Enter CLIPScope, which leverages recent advances in vision-language AI models — systems that understand both images and their textual descriptions. But Fu’s innovation isn't in the foundation model; it’s in how CLIPScope uses it. Previous methods asked: “Is this input unusual, regardless of what the system predicts?” If so, they ignore or reject the system’s output based solely on the input’s characteristics. Fu’s method asks: “Is this input unusual given the system’s prediction?” Then, instead of assessing the input in isolation, it evaluates whether the input aligns with or deviates from the expected distribution for the predicted class. This allows for more targeted and context-aware detection of abnormal inputs.
Fu’s Bayesian scoring approach conducted a probabilistic reality check, and CLIPScope mined a vast lexical database to identify potential out-of-distribution classes, selecting both the nearest and farthest concepts from normal categories to maximize coverage. As a result, zero-shot detection — spotting unusual inputs without ever seeing examples during training — became practical and effective.
Tackling other problems
Fu's vision extends beyond detection to system-level resilience. In cyber-physical systems (think power grids, aircraft, or industrial robots), attacks can have catastrophic real-world consequences. His approach combines switching mechanisms, re-initialization, and anomaly detection into a holistic, integrated defense involving multiple controllers operated in rotation, each periodically re-initialized to purge potential compromises, and an anomaly detector that watches for attacks during operation. (If something goes wrong, the system switches to a fresh controller.) Instead of permanently discarding compromised controllers, they are cleaned and returned to service, and the system maintains its defensive depth while continuously adapting.

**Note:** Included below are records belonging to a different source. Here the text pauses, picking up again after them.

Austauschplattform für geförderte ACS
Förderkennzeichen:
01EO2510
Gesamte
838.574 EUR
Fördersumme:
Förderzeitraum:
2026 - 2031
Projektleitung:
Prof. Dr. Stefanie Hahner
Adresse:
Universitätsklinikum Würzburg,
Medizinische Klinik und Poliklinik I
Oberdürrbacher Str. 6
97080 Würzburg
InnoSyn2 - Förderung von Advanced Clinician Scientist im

Fu’s research has also addressed a different challenge: how can organizations collaborate to build better AI without exposing their private data? The answer lay in feature extraction. Instead of sharing raw data, entities could share transformed feature embeddings — mathematical representations that preserved useful patterns while obscuring sensitive details.
In an age where AI is increasingly used to make critical decisions in healthcare, transportation, finance, infrastructure, and other sectors, Fu’s work provides the foundations for deploying these systems responsibly. Not with blind faith in their perfection, but with intelligent mechanisms to catch their failures before they cause harm.